Furthermore, we used the Stronen et al. data and the cross-validation scheme outlined in Section Materials and Methods to evaluate how much predictive power the ipMSDB features add in combination with non-MS features. We trained a SVM regression on the set of training peptides in order to rank the test peptides according to their SVM-predicted immunogenicity. We then calculated the number of correctly predicted peptides within the 20 top-ranked peptides (see Materials and Methods for more details). We examined how the incorporation of the MS-based features into the SVM prediction improves the number of correctly predicted peptides. When the non-MS scores were mutAffinity, mutPeptideStability, and rnaExpr, we improved the prediction by 15.9% (group 1). 38.3% prediction improvement was obtained when the non-MS scores were the scores from group 1 plus wtAffinity and wtPeptideStability (group 2).

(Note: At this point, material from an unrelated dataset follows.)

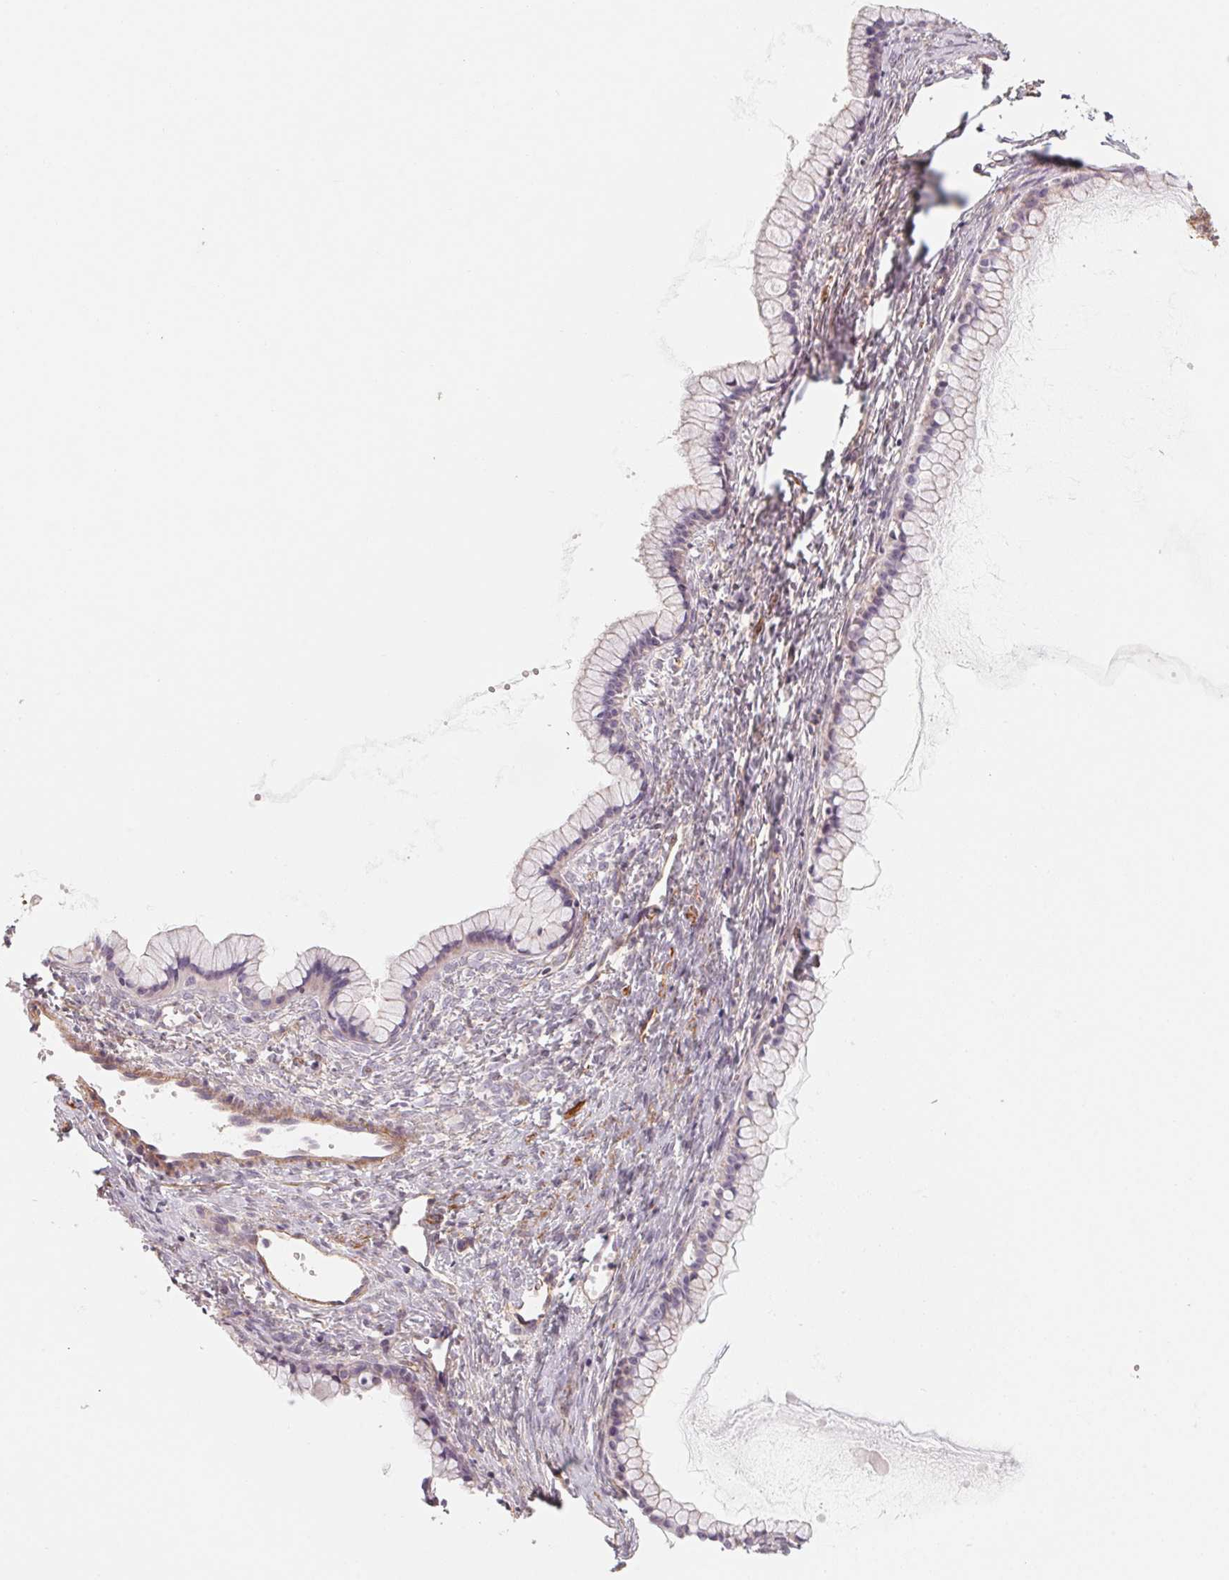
{"staining": {"intensity": "negative", "quantity": "none", "location": "none"}, "tissue": "ovarian cancer", "cell_type": "Tumor cells", "image_type": "cancer", "snomed": [{"axis": "morphology", "description": "Cystadenocarcinoma, mucinous, NOS"}, {"axis": "topography", "description": "Ovary"}], "caption": "Immunohistochemistry (IHC) of mucinous cystadenocarcinoma (ovarian) shows no positivity in tumor cells.", "gene": "CCDC112", "patient": {"sex": "female", "age": 41}}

The best improvement of 50.9% was obtained when the non-MS scores were the scores from group 1 plus diffAffinity, diffPeptideStability, which incorporate the differences in the binding affinity and in the binding stability, respectively, of the wt and the mutant peptides (Group 3; where diffAffinity is mutAffinity-wtAffinity and diffPeptideStability is mutPeptideStability-wtPeptideStability) in Figure 5D. These results indicate that our ipMSDB based features are complementary to the affinity based features.

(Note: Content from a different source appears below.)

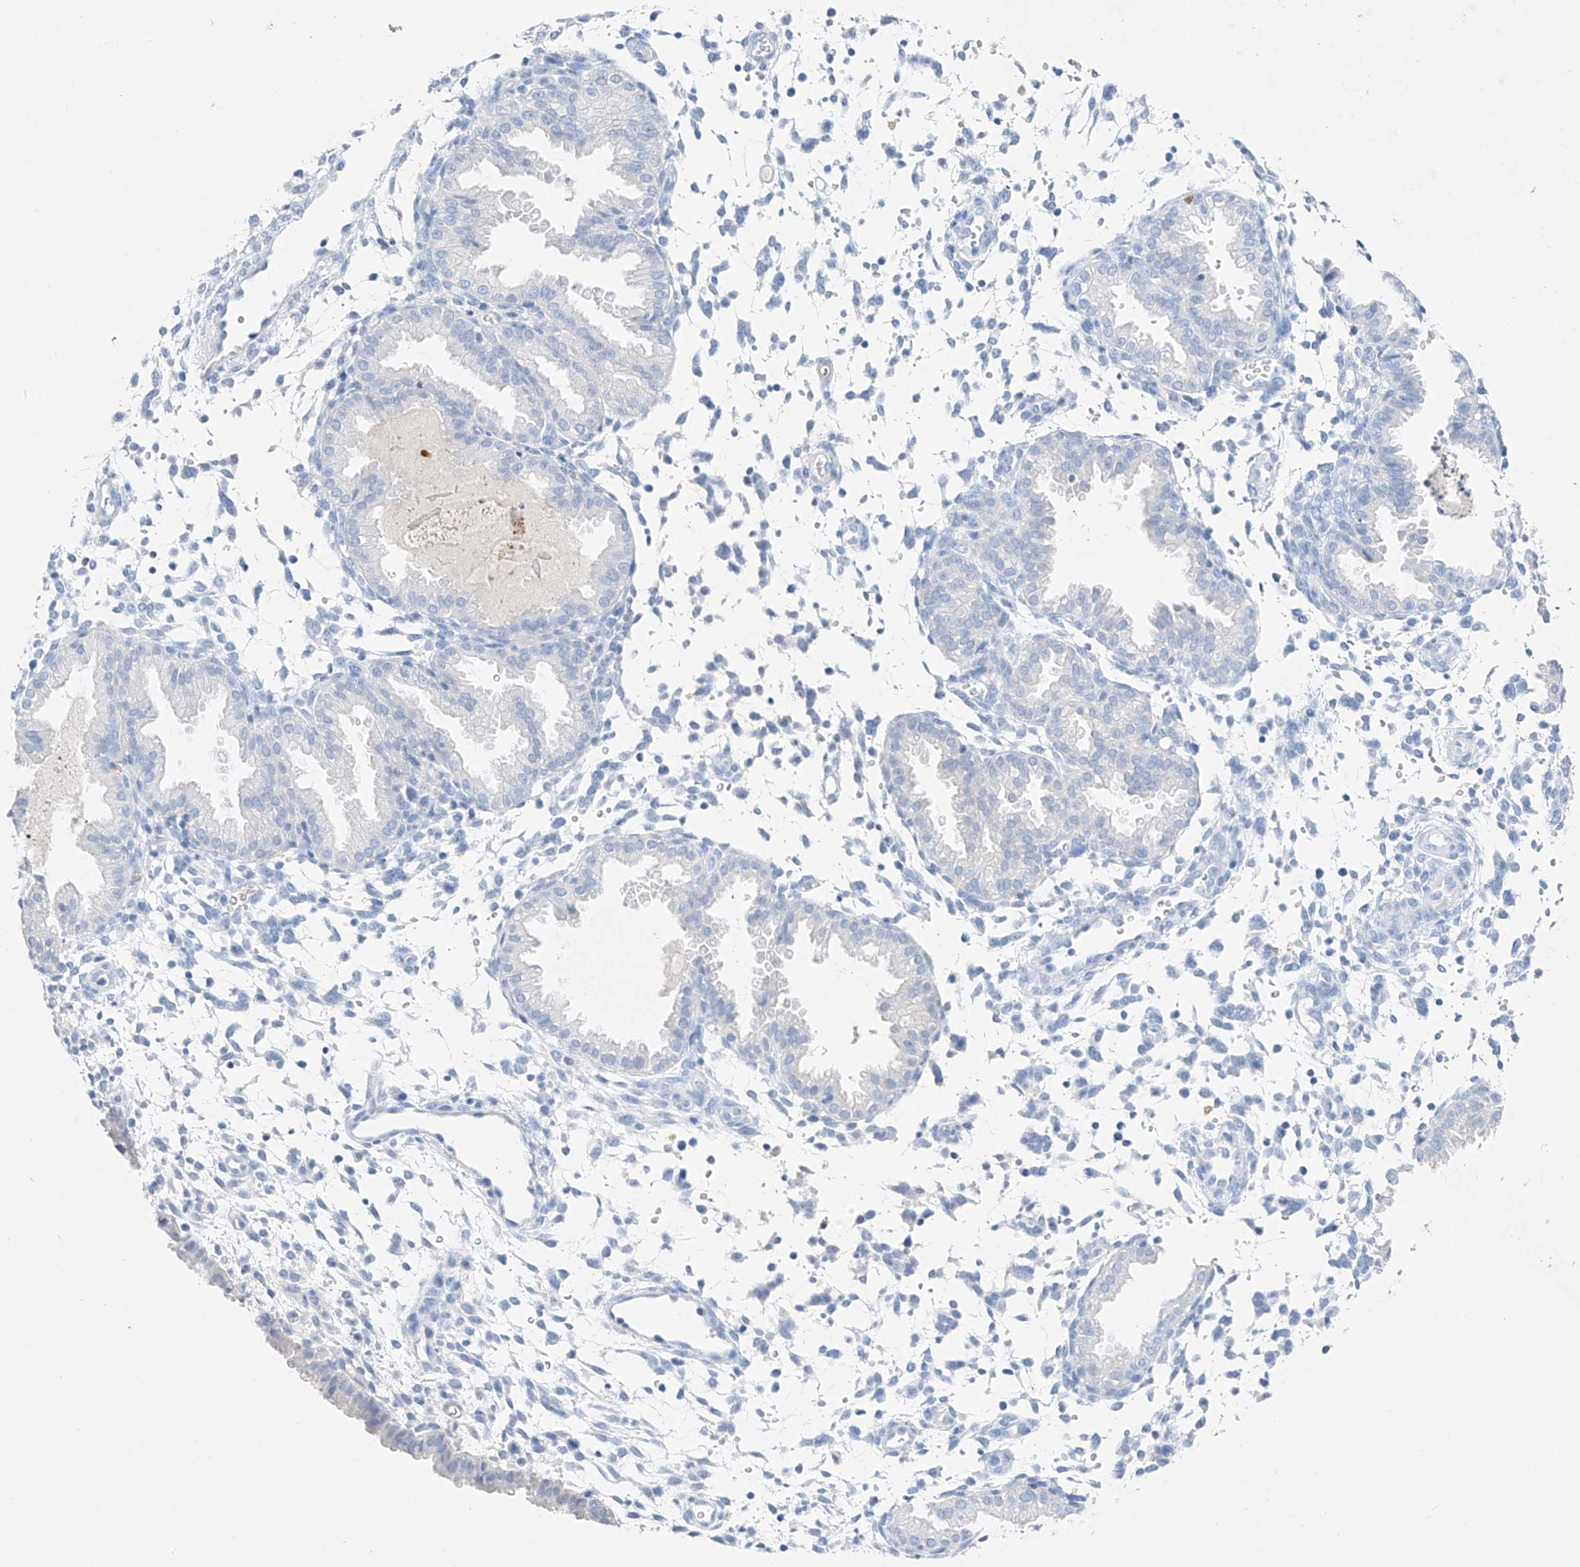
{"staining": {"intensity": "negative", "quantity": "none", "location": "none"}, "tissue": "endometrium", "cell_type": "Cells in endometrial stroma", "image_type": "normal", "snomed": [{"axis": "morphology", "description": "Normal tissue, NOS"}, {"axis": "topography", "description": "Endometrium"}], "caption": "An immunohistochemistry (IHC) micrograph of unremarkable endometrium is shown. There is no staining in cells in endometrial stroma of endometrium. (Brightfield microscopy of DAB (3,3'-diaminobenzidine) immunohistochemistry at high magnification).", "gene": "TM7SF2", "patient": {"sex": "female", "age": 33}}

Interesting interactions between the MS-based features and affinity-based features emerged, but given the small size of the dataset the following interpretations are speculative. Figure S9 in Supplementary Material shows that almost all immunogenic peptides (blue dots) had a low mutAffinity score (low values are good), and that MS-based features were able to rescue the two peptides with the higher mutAffinity value (larger orange diamond and red square). Peptides with an exact match to the immunopeptidomics MS database (red points) lied close to the diagonal, i.e., had similar mutAffinity and wtAffinity scores in which the mutation does not seem to change HLA binding. On the other hand, included or partial matches can also identify peptides which had different affinities in their mutational and wild type state. In order to confirm these interactions, refine them or find new ones, many more datasets will be required. Also, more work is needed to extend the prediction to peptides, which are often missed by MS/MS analysis such as very hydrophobic peptides or peptides that fragment very poorly.

One of the advantages of our approach is that it may mitigate the limitation of predicting binding affinity for very rare HLA-I alleles and for HLA-II molecules. We deduced information from hundreds of thousands of ligands detected in tens of different individual donors, representing the overall distribution of HLA allotypes in the human population. As the binding specificities of different HLA allotypes may be redundant, in the future, an exhaustive database will provide a good approximation to the definite immunopeptidome. As we know from many studies, immunogenicity of peptides is not highly correlated with binding affinity (26, 58, 59), and peptides with (measured) low affinity may still induce an immune response, especially upon vaccination. However, the peptides should still be naturally presented on the target cells to induce an effective T-cell response. We envision that the pan-HLA-peptide interaction predictors will provide estimation of the binding affinity, and together with an exhaustive immunopeptidomics database, the prioritization of neoantigens will include hotspot features, which capture other aspects of the natural in vivo presentation.

In this preliminary, proof of concept study we showed how immunopeptidomics database comprising many melanoma tissue samples contained information that enabled prioritization of neoantigens predicted in similar melanoma samples. We anticipate that the same tumor type will have to be adequately represented in the database to overcome and reflect tissue specific expression signatures. The scoring scheme we introduced here may already be implemented providing large in-depth immunopeptidomics data matching the investigated tumor is present. Yet, much more data from T cell based assays of both immunogenic and confirmed non immunogenic neoantigens from multiple patients across different tumor types will be critical to sorely benchmark and optimize this algorithm.